Please repeat exactly the lines below from the line with "In yz, outline" to the line with "Picture 1: xy, xz, yz;", including both, and leave out every picture.
─── Dataset content ───
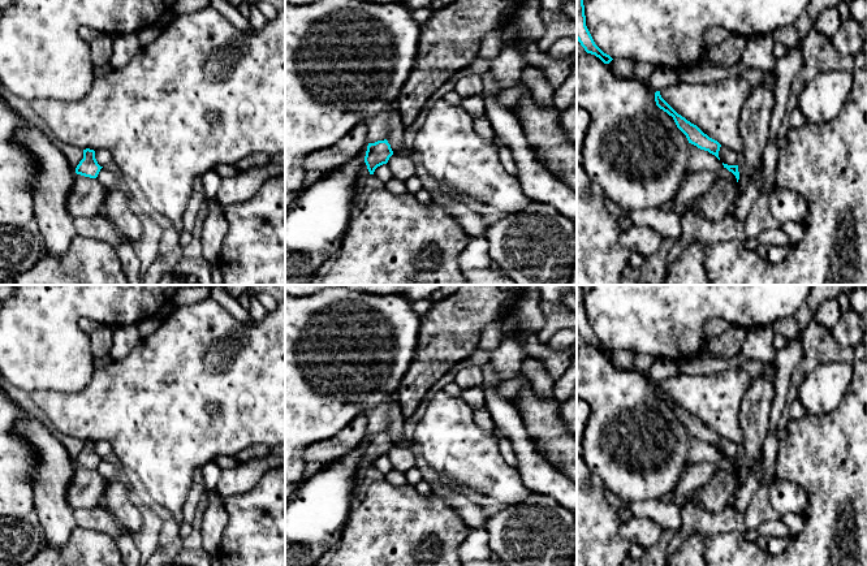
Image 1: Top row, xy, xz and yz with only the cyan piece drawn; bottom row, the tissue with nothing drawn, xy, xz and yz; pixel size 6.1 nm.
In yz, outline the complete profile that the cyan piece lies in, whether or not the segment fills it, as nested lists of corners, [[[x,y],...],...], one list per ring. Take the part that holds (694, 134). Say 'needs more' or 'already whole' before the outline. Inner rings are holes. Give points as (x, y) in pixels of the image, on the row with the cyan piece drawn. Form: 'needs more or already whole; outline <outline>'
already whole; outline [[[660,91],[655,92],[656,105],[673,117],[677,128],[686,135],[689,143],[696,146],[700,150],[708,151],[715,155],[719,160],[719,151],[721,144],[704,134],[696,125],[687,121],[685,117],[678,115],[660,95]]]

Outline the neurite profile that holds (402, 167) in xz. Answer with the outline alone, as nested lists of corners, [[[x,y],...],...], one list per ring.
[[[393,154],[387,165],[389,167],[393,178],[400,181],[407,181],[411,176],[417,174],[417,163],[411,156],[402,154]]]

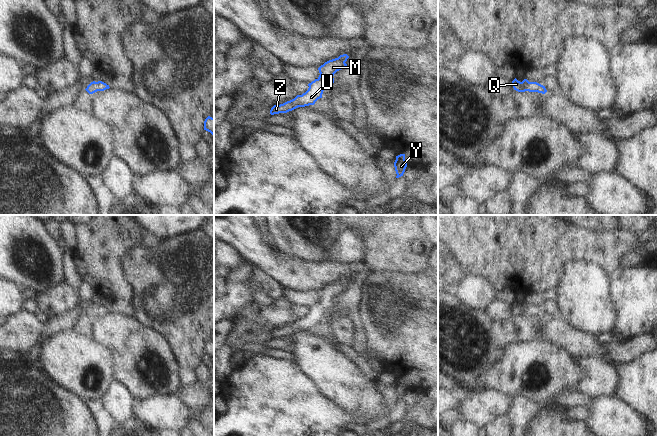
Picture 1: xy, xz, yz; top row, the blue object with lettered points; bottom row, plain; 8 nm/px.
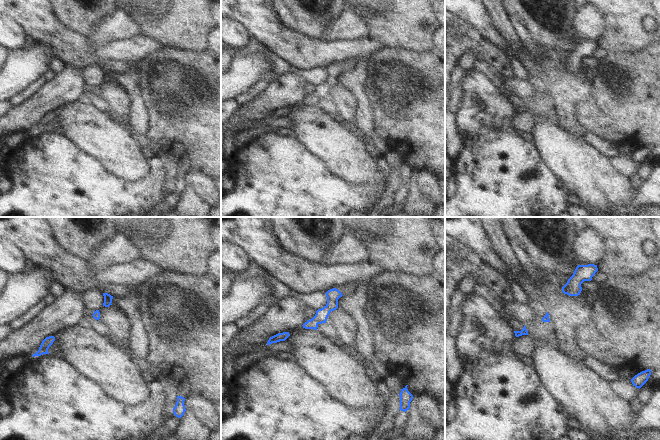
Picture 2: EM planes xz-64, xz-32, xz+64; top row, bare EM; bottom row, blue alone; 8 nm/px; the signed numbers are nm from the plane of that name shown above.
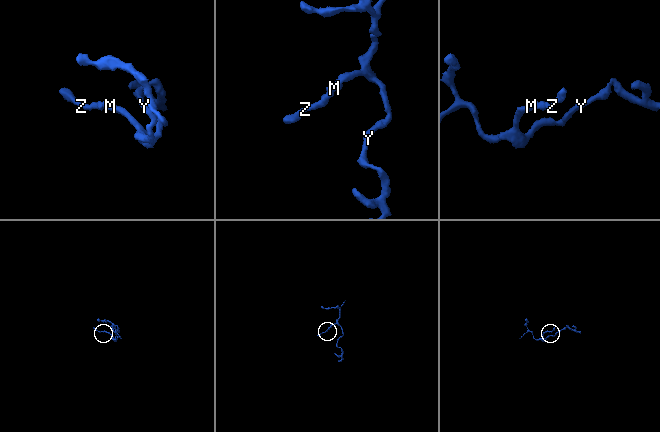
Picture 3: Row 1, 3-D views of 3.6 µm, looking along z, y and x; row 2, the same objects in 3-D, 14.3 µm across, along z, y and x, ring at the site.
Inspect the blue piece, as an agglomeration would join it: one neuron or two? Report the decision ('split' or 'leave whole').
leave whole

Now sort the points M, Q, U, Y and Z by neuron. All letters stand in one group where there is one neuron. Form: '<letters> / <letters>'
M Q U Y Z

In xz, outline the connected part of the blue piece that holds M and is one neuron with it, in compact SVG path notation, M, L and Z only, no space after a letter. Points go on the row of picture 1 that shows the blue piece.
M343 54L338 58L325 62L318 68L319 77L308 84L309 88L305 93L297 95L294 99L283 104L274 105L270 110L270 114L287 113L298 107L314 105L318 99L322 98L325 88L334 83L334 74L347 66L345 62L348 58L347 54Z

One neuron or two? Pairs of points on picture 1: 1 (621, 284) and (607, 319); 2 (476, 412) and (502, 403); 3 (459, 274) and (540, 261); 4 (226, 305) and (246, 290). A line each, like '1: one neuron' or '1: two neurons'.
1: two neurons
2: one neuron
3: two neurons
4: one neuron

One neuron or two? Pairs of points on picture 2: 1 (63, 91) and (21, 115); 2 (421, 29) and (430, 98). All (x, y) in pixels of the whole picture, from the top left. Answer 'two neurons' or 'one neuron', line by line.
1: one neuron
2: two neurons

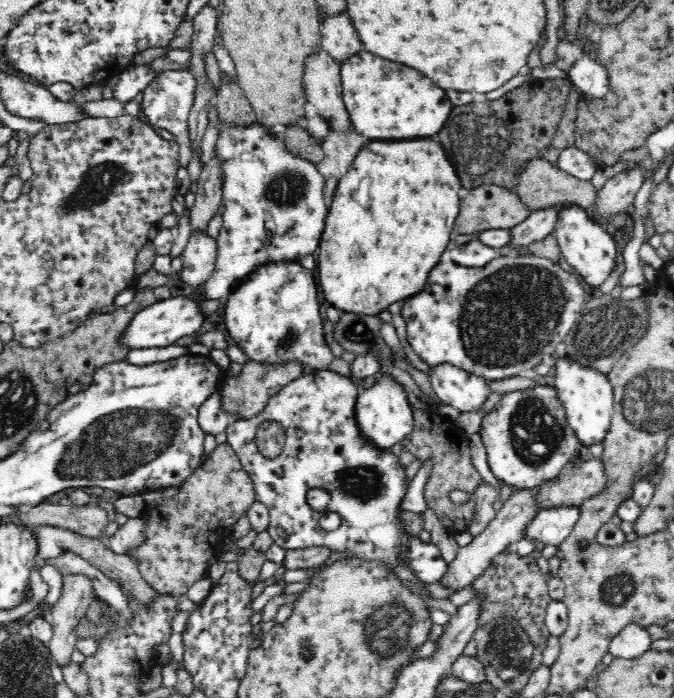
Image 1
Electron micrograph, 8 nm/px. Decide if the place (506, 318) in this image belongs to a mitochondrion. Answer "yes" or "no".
───
Answer to this task:
In yz, outline the complete profile that the cyan piece lies in, whether or not the segment fills it, as nested lists of corners, [[[x,y],...],...], one list per ring. Take the part that holds (694, 134). Say 'needs more' or 'already whole' before the outline. Inner rings are holes. Give points as (x, y) in pixels of the image, on the row with the cyan piece drawn. Form: 'needs more or already whole; outline <outline>'
already whole; outline [[[660,91],[655,92],[656,105],[673,117],[677,128],[686,135],[689,143],[696,146],[700,150],[708,151],[715,155],[719,160],[719,151],[721,144],[704,134],[696,125],[687,121],[685,117],[678,115],[660,95]]]

Outline the neurite profile that holds (402, 167) in xz. Answer with the outline alone, as nested lists of corners, [[[x,y],...],...], one list per ring.
[[[393,154],[387,165],[389,167],[393,178],[400,181],[407,181],[411,176],[417,174],[417,163],[411,156],[402,154]]]

Picture 1: xy, xz, yz; top row, the blue object with lettered points; bottom row, plain; 8 nm/px.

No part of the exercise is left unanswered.